Keeping our promises

October 28, 2013 3 Comments

“We can’t retreat, we will win… We are winning because our revolution is one of the mind and the heart.” César E. Chávez

During a visit to LUPE, the community union founded by César E. Chávez and the United Farm Workers, Annie E. Casey Foundation’s Partner Organizations of Color explored the connections between child welfare, juvenile justice, community organizing and immigration. One participant spoke a word of caution to capacity builders and organizers who seek to engage and mobilize community residents. “We can’t be another broken promise to the people.”

As we design and facilitate processes through which people who are most affected by the pressing issues of our day can make change, I believe we hold an almost sacred responsibility to make those experiences worthy of the hope that people invest in them. I’ve been thinking about this a lot recently as I struggle with processes that are “better than the standard way of doing business” because they attempt to engage people who are most on the margins, but are still far from having the decisions be driven by those most affected. I have found myself struggling with how to deal with the constraints of such processes without breaking that sacred promise to create spaces where people can speak their truths powerfully and pursue the changes they think are most important. Sometimes I’m caught between wanting to make such a process “as good as it can be under the circumstances” and wanting to walk away because “as good” may not be good enough.

How are you, as capacity builders, facilitators, network builders or organizers wrestling with this challenge? How do you hold yourself accountable? Have you ever walked away from a project because it seemed more of a promise-breaker than anything else?

 

3 Comments

  • GibranX says:

    You are speaking right to the bind we find ourselves in Cynthia. I feel like most of the time this “better than the standard” is a really good gift to bring. But the essence of your question is the nut we have to crack.

    I often grapple with the question of “what are the conversations that people actually want to have?” Because it seems that when we try to bring in those who are at the margin, we are bringing them into a construct that is very clearly pre-determined, even if it is a construct of justice and inclusion.

  • Jen Willsea says:

    Thank you for this post, Cynthia! I like the way you are framing this as an “almost sacred responsibility” and walking away from “promise-breakers.” Really helpful. I often wonder about those spaces we are facilitating that are mostly not folks on the margins as well – how to help guide those conversations in a way that helps folks to leverage their privileges (organizational, positional, political, as well as identity-based) most appropriately toward true justice…which ideally would include helping these folks see how they can help move more decision making authority to the margins.
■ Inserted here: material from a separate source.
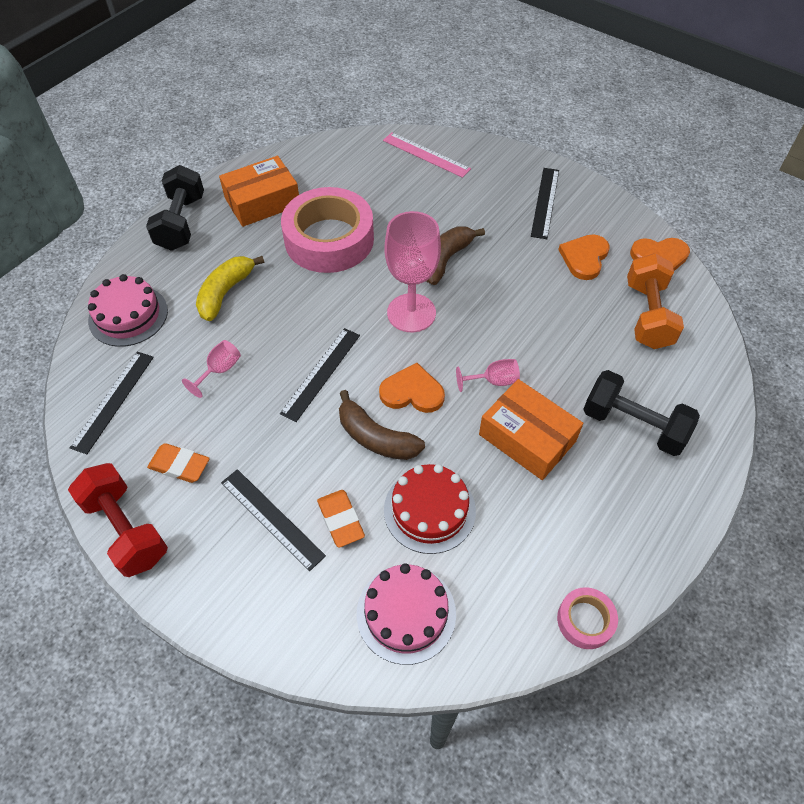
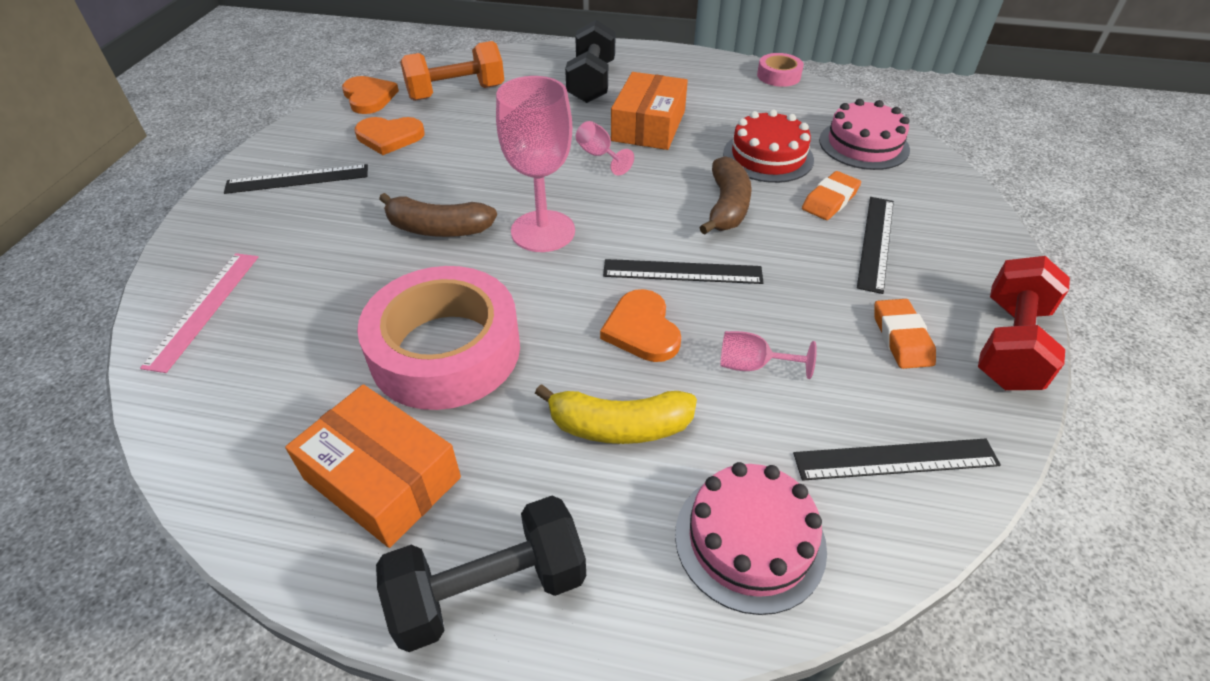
camera: 115 degrees left, 10 degrees down
orange heart [379,363,445,413] -> orange heart moved to [600,289,681,362]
  • Miriam Messinger says:

    The questions ring very true for me. There are ways we
    follow tempting new possibilities that are more the gloss than the trueness of an engaged process.

    As I first read this, examples came to mind from my years
    doing youth work—when, for example, were the times when adults were not truly seeing youth leaders as their peers and yet we proceeded as if they were?

    And then I heard a sermon on the radio Sunday in which the
    preacher was talking about how intimacy is hard, and holy. That phrase made me recalibrate and think about the intimate side of breaking promises.

    It made me think of how I can make promises to my colleagues. While the values may be more aligned than in your
    queries about questionable community work, the erosion of trust if things are not delivered on time or if the values are not fully lived is real.

    And then still closer are our loved ones. I have seen the real pain of families breaking promises, both as a child and as a parent. And then there are the promises I make to myself and how I can break that sacred trust too easily, often supposedly in deference to others.

    Maybe one root is starting close to home — trying to be fully
    engaged and more truthful to myself, my loved ones and my colleagues as a path to being more truthful in the world.